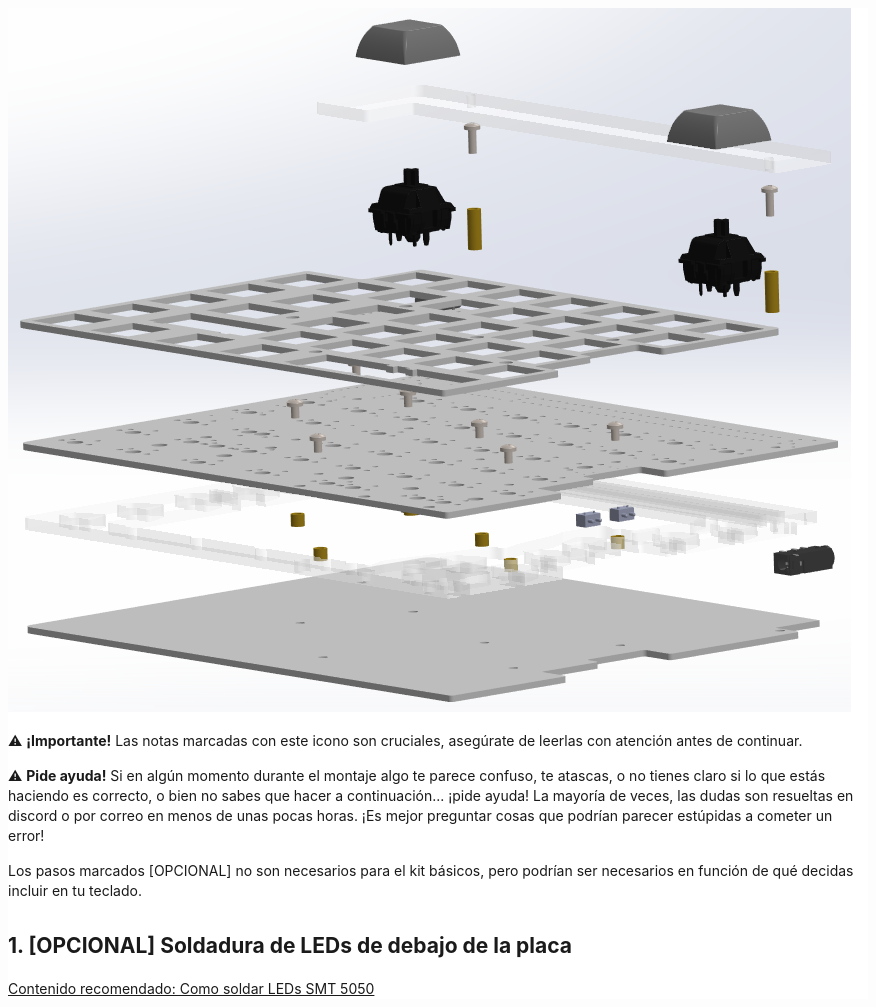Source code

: ![](build_guide_img/image092.png)

⚠️ **¡Importante!** Las notas marcadas con este icono son cruciales, asegúrate de leerlas con atención antes de continuar.

⚠️ **Pide ayuda!** Si en algún momento durante el montaje algo te parece confuso, te atascas, o no tienes claro si lo que estás haciendo es correcto, o bien no sabes que hacer a continuación... ¡pide ayuda! La mayoría de veces, las dudas son resueltas en discord o por correo en menos de unas pocas horas. ¡Es mejor preguntar cosas que podrían parecer estúpidas a cometer un error!


Los pasos marcados [OPCIONAL] no son necesarios para el kit básicos, pero podrían ser necesarios en función de qué decidas incluir en tu teclado.

## 1. [OPCIONAL] Soldadura de LEDs de debajo de la placa

[Contenido recomendado: Como soldar LEDs SMT 5050](https://electronics.stackexchange.com/questions/482626/how-to-solder-ws2812b-ledsindividual-not-a-strip-to-a-pcb)
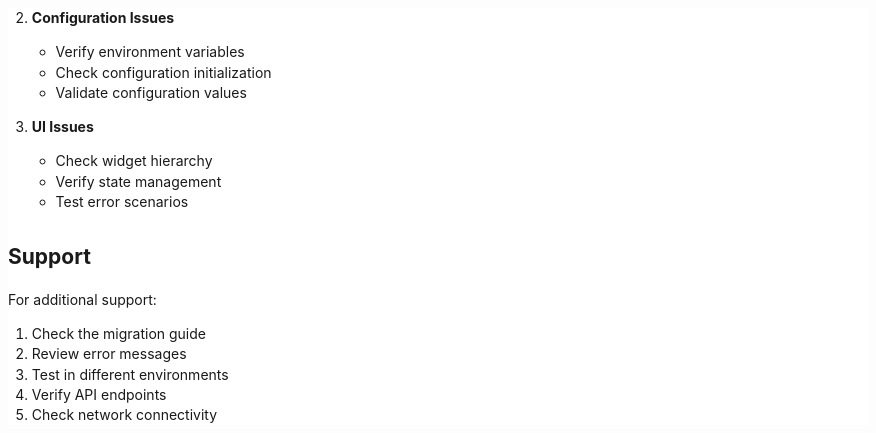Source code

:2. **Configuration Issues**
   - Verify environment variables
   - Check configuration initialization
   - Validate configuration values

3. **UI Issues**
   - Check widget hierarchy
   - Verify state management
   - Test error scenarios

## Support

For additional support:
1. Check the migration guide
2. Review error messages
3. Test in different environments
4. Verify API endpoints
5. Check network connectivity 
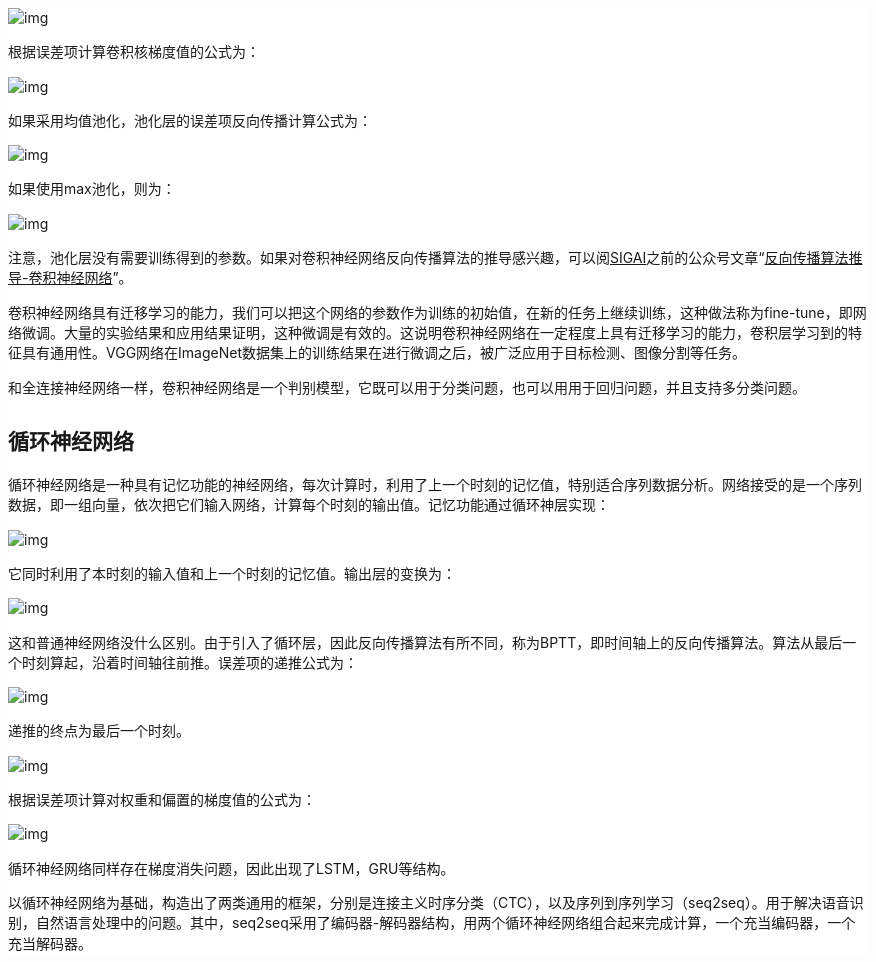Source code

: ![img](https://pic1.zhimg.com/80/v2-0a408600d42e70f2a2ad49c64722a1f8_hd.jpg)

根据误差项计算卷积核梯度值的公式为：

![img](https://pic1.zhimg.com/80/v2-4196eb0b46ca408526d1356d5644e038_hd.jpg)

如果采用均值池化，池化层的误差项反向传播计算公式为：

![img](https://pic3.zhimg.com/80/v2-51a58e8be056d34e57db5e287a6a91e6_hd.jpg)

如果使用max池化，则为：

![img](https://pic3.zhimg.com/80/v2-c5dcb0f7168d8efa22b8e406107734be_hd.jpg)

注意，池化层没有需要训练得到的参数。如果对卷积神经网络反向传播算法的推导感兴趣，可以阅[SIGAI](https://link.zhihu.com/?target=http%3A//mp.weixin.qq.com/s%3F__biz%3DMzU4MjQ3MDkwNA%3D%3D%26mid%3D2247485971%26idx%3D2%26sn%3D8e8507c6b2c05587cc81b0b4acc1af6b%26chksm%3Dfdb69784cac11e92fa9547f4ac9624135ed16e552993f785e07105d630f38480f2279de87c8b%26scene%3D21%23wechat_redirect)之前的公众号文章“[反向传播算法推导-卷积神经网络](https://link.zhihu.com/?target=http%3A//mp.weixin.qq.com/s%3F__biz%3DMzU4MjQ3MDkwNA%3D%3D%26mid%3D2247485971%26idx%3D1%26sn%3D632e3c135ead5f0ac730eee5b6a05647%26chksm%3Dfdb69784cac11e9258f67312fa2798e9c8210b8f77741a3d7bab4c1ccfa1c1f66632183f4f26%26scene%3D21%23wechat_redirect)”。

卷积神经网络具有迁移学习的能力，我们可以把这个网络的参数作为训练的初始值，在新的任务上继续训练，这种做法称为fine-tune，即网络微调。大量的实验结果和应用结果证明，这种微调是有效的。这说明卷积神经网络在一定程度上具有迁移学习的能力，卷积层学习到的特征具有通用性。VGG网络在ImageNet数据集上的训练结果在进行微调之后，被广泛应用于目标检测、图像分割等任务。

和全连接神经网络一样，卷积神经网络是一个判别模型，它既可以用于分类问题，也可以用用于回归问题，并且支持多分类问题。

## 循环神经网络

循环神经网络是一种具有记忆功能的神经网络，每次计算时，利用了上一个时刻的记忆值，特别适合序列数据分析。网络接受的是一个序列数据，即一组向量，依次把它们输入网络，计算每个时刻的输出值。记忆功能通过循环神层实现：

![img](https://pic3.zhimg.com/80/v2-853bfcd175b1439a7c5cbbde853e4ea6_hd.jpg)

它同时利用了本时刻的输入值和上一个时刻的记忆值。输出层的变换为：

![img](https://pic3.zhimg.com/80/v2-f5b8b5c2819ab1ee522f2e87c37a2722_hd.jpg)

这和普通神经网络没什么区别。由于引入了循环层，因此反向传播算法有所不同，称为BPTT，即时间轴上的反向传播算法。算法从最后一个时刻算起，沿着时间轴往前推。误差项的递推公式为：

![img](https://pic2.zhimg.com/80/v2-16275353f59935622f205f0818a8feed_hd.jpg)

递推的终点为最后一个时刻。

![img](https://pic1.zhimg.com/80/v2-c6cdad5b61ffe9930cbb5f0e5e8ce04c_hd.jpg)

根据误差项计算对权重和偏置的梯度值的公式为：

![img](https://pic2.zhimg.com/80/v2-3ed3be465aad253023780aa12ad7a045_hd.jpg)

循环神经网络同样存在梯度消失问题，因此出现了LSTM，GRU等结构。

以循环神经网络为基础，构造出了两类通用的框架，分别是连接主义时序分类（CTC），以及序列到序列学习（seq2seq）。用于解决语音识别，自然语言处理中的问题。其中，seq2seq采用了编码器-解码器结构，用两个循环神经网络组合起来完成计算，一个充当编码器，一个充当解码器。
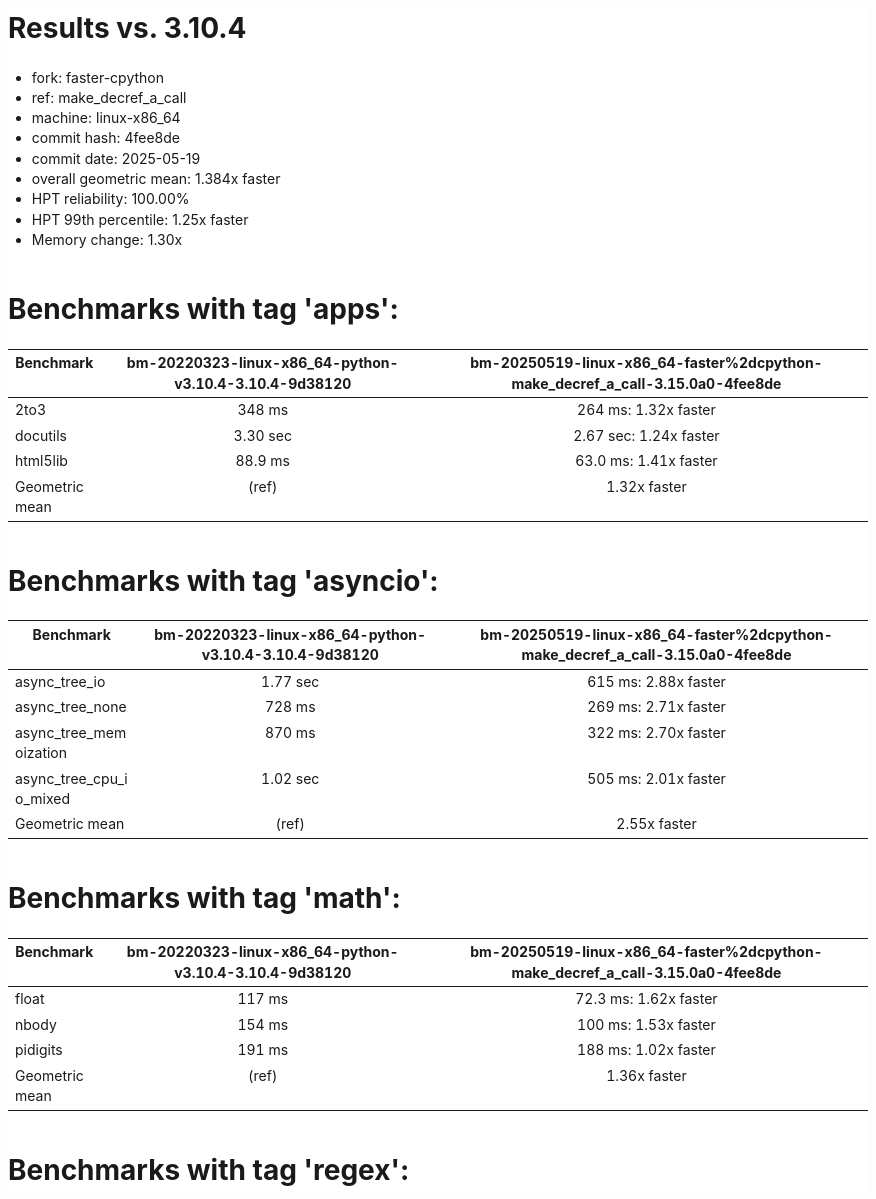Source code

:# Results vs. 3.10.4

- fork: faster-cpython
- ref: make_decref_a_call
- machine: linux-x86_64
- commit hash: 4fee8de
- commit date: 2025-05-19
- overall geometric mean: 1.384x faster
- HPT reliability: 100.00%
- HPT 99th percentile: 1.25x faster
- Memory change: 1.30x

Benchmarks with tag 'apps':
===========================

| Benchmark      | bm-20220323-linux-x86_64-python-v3.10.4-3.10.4-9d38120 | bm-20250519-linux-x86_64-faster%2dcpython-make_decref_a_call-3.15.0a0-4fee8de |
|----------------|:------------------------------------------------------:|:-----------------------------------------------------------------------------:|
| 2to3           | 348 ms                                                 | 264 ms: 1.32x faster                                                          |
| docutils       | 3.30 sec                                               | 2.67 sec: 1.24x faster                                                        |
| html5lib       | 88.9 ms                                                | 63.0 ms: 1.41x faster                                                         |
| Geometric mean | (ref)                                                  | 1.32x faster                                                                  |

Benchmarks with tag 'asyncio':
==============================

| Benchmark               | bm-20220323-linux-x86_64-python-v3.10.4-3.10.4-9d38120 | bm-20250519-linux-x86_64-faster%2dcpython-make_decref_a_call-3.15.0a0-4fee8de |
|-------------------------|:------------------------------------------------------:|:-----------------------------------------------------------------------------:|
| async_tree_io           | 1.77 sec                                               | 615 ms: 2.88x faster                                                          |
| async_tree_none         | 728 ms                                                 | 269 ms: 2.71x faster                                                          |
| async_tree_memoization  | 870 ms                                                 | 322 ms: 2.70x faster                                                          |
| async_tree_cpu_io_mixed | 1.02 sec                                               | 505 ms: 2.01x faster                                                          |
| Geometric mean          | (ref)                                                  | 2.55x faster                                                                  |

Benchmarks with tag 'math':
===========================

| Benchmark      | bm-20220323-linux-x86_64-python-v3.10.4-3.10.4-9d38120 | bm-20250519-linux-x86_64-faster%2dcpython-make_decref_a_call-3.15.0a0-4fee8de |
|----------------|:------------------------------------------------------:|:-----------------------------------------------------------------------------:|
| float          | 117 ms                                                 | 72.3 ms: 1.62x faster                                                         |
| nbody          | 154 ms                                                 | 100 ms: 1.53x faster                                                          |
| pidigits       | 191 ms                                                 | 188 ms: 1.02x faster                                                          |
| Geometric mean | (ref)                                                  | 1.36x faster                                                                  |

Benchmarks with tag 'regex':
============================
+ + + +
● **PROBLEM**
Report every line of the items above that contains the string "LEDs", copying each such line in full.

● **EXERCISE SOLUTION**
## 1. [OPCIONAL] Soldadura de LEDs de debajo de la placa
[Contenido recomendado: Como soldar LEDs SMT 5050](https://electronics.stackexchange.com/questions/482626/how-to-solder-ws2812b-ledsindividual-not-a-strip-to-a-pcb)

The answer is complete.